Pas de Ré Beach France 2026

Après 10 jours de préparation, la paire Duval/Paly visera la victoire sur le Série 1 du Vésinet Saint-Germain fin mai. « C’est le seul Série 1 que nous jouerons avec les finales qui auront lieu les 18 et 19 juillet », annonce la Couardaise. Pas de Ré Beach France donc. « Les 5 et 6 juin, on représentera la France (avec une seconde paire, Ndlr) lors de la Nations Cup en Turquie et on enchaînera là-bas avec un Challenger. »

Les deux joueuses gardent toujours en ligne de mire les JO de Los Angeles en 2028. Un retour aux États-Unis à la rentrée de septembre n’est pas exclu. « C’est une possibilité que l’on explore avec Marilu », confie Saofé Duval, presque nostalgique.
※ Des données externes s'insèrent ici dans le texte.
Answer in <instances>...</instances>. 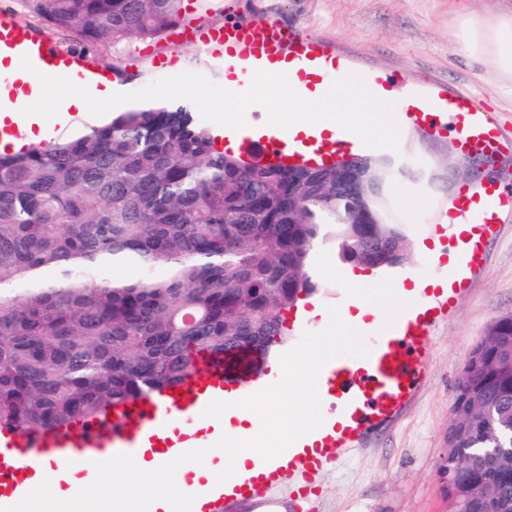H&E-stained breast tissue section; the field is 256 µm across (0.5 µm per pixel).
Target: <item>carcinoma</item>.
I'll return each instance as SVG.
<instances>
[{
	"instance_id": "cac0c4a2",
	"label": "carcinoma",
	"mask_w": 512,
	"mask_h": 512,
	"mask_svg": "<svg viewBox=\"0 0 512 512\" xmlns=\"http://www.w3.org/2000/svg\"><path fill=\"white\" fill-rule=\"evenodd\" d=\"M89 46L154 42L184 0H33ZM360 171L354 200L336 181ZM390 157L245 164L184 99L153 100L50 144L0 153V423L69 428L179 385L203 355L262 358L283 312L319 288L318 245L365 268L410 255ZM168 268L163 279L103 277ZM52 267L58 279L38 277ZM512 313L472 351L451 404L448 466L470 512H512ZM468 456L457 463V453Z\"/></svg>"
}]
</instances>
Le RBC dans le vif du sujet

Le 31 mai, les collectifs masculins tenteront de rejoindre les collectifs féminines déjà qualifiés pour les phases finales. © DR

Sans bruit, les différents collectifs du RBC s’avancent vers les phases finales de la Coupe de France. Dimanche 10 mai, les quatre collectifs seniors – deux féminins et deux masculins – ont remporté leur 3e tour, en terminant en tête de leur poule (et sans concéder le moindre match). Si les filles sont directement qualifiées pour les finales, les garçons devront passer par un quatrième et dernier tour qualificatif le 31 mai.

Chez les jeunes, les M15 garçons se rendront à Toulouse le 17 mai pour le 3e tour. Les filles évolueront, elles, à domicile. Le RBC sera également représenté, dans les deux genres, en catégorie M13 (3e tour le 31 mai) et en catégorie M18 (3e tour le 24 mai).

Ce mois de mai marque également le début du championnat de France Série 1 avec une première escale à Dijon, du 15 au 17 mai. Pour cette compétition, le RBC sera présent en nombre dans les deux tableaux. L’étape rétaise aura lieu du 12 au 14 juin au beach stadium des Gollandières (Le Bois-Plage).